Молча уставился я на деньги, лежащие на столе. Допил пиво. Я не ощущал ни страха, ни радости, ни раскаяния – вообще ничего. Машинально взглянул на часы. Без двадцати девять. Банки откроются через двадцать минут.
Достав из стенного шкафа небольшую сумку, я уложил в нее все деньги. Ключ от квартиры был лишь у меня одного, но тем не менее не следовало рисковать. С сумкой в руках я спустился вниз и вышел на улицу. За углом в магазине канцелярских принадлежностей купил пакет резинок и три плотных больших конверта, самых больших, что были в магазине.

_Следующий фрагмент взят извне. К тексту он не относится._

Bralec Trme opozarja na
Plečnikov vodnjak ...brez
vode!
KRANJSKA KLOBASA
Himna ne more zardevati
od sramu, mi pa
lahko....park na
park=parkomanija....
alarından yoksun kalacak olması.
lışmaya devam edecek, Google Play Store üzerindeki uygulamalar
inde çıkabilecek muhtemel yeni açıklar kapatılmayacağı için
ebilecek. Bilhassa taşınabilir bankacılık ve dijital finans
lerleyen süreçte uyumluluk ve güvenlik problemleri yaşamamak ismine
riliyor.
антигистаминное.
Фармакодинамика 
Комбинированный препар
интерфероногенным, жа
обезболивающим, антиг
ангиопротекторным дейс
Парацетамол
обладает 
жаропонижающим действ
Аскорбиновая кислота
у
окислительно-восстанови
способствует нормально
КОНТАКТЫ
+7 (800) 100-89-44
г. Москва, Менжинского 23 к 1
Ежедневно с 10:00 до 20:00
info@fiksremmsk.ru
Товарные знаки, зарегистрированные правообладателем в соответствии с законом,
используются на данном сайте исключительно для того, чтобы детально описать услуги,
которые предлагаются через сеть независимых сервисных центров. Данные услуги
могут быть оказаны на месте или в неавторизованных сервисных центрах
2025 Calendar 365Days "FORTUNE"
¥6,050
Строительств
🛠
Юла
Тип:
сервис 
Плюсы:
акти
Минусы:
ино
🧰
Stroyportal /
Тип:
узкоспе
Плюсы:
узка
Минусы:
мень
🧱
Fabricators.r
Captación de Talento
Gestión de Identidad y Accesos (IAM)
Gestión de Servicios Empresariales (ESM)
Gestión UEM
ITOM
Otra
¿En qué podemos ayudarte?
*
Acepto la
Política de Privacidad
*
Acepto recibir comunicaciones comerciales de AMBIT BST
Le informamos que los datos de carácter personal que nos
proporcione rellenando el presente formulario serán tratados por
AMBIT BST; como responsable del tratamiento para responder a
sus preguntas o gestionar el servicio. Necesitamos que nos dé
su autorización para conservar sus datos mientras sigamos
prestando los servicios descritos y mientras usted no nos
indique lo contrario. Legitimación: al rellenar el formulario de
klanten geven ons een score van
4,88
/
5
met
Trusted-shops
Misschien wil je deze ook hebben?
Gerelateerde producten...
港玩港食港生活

Вернувшись обратно к себе, я запер дверь и на этот раз снял пальто и пиджак. Затем уселся и не торопясь, аккуратно обвязав резинкой каждую пачку денег, складывал их в конверты. Тысячу долларов положил к себе в бумажник на всякие расходы.
Запечатывая конверты, я морщился от вкуса клея, когда облизывал края. Открыл еще бутылку пива и пил маленькими глотками, не сводя глаз с толстых конвертов на столе.
Квартирку я снял полностью обставленной. Из моих вещей в ней были только книги. Да и тех немного. Обычно я выбрасывал книги по прочтении. Поскольку тепла в квартире никогда не хватало, мне приходилось, сидя за книгой, натягивать на себя подбитую мехом лыжную куртку. В это утро было, как всегда, прохладно, но хотя я был в одной рубашке, мне было даже жарко.
У меня уже созрело решение, что следует предпринять. Прежде всего уйти с работы, уехать из города. На дальнейшее пока не было никаких планов, но я понимал, что вскоре несомненно появится тот, кто ищет эти сто тысяч долларов.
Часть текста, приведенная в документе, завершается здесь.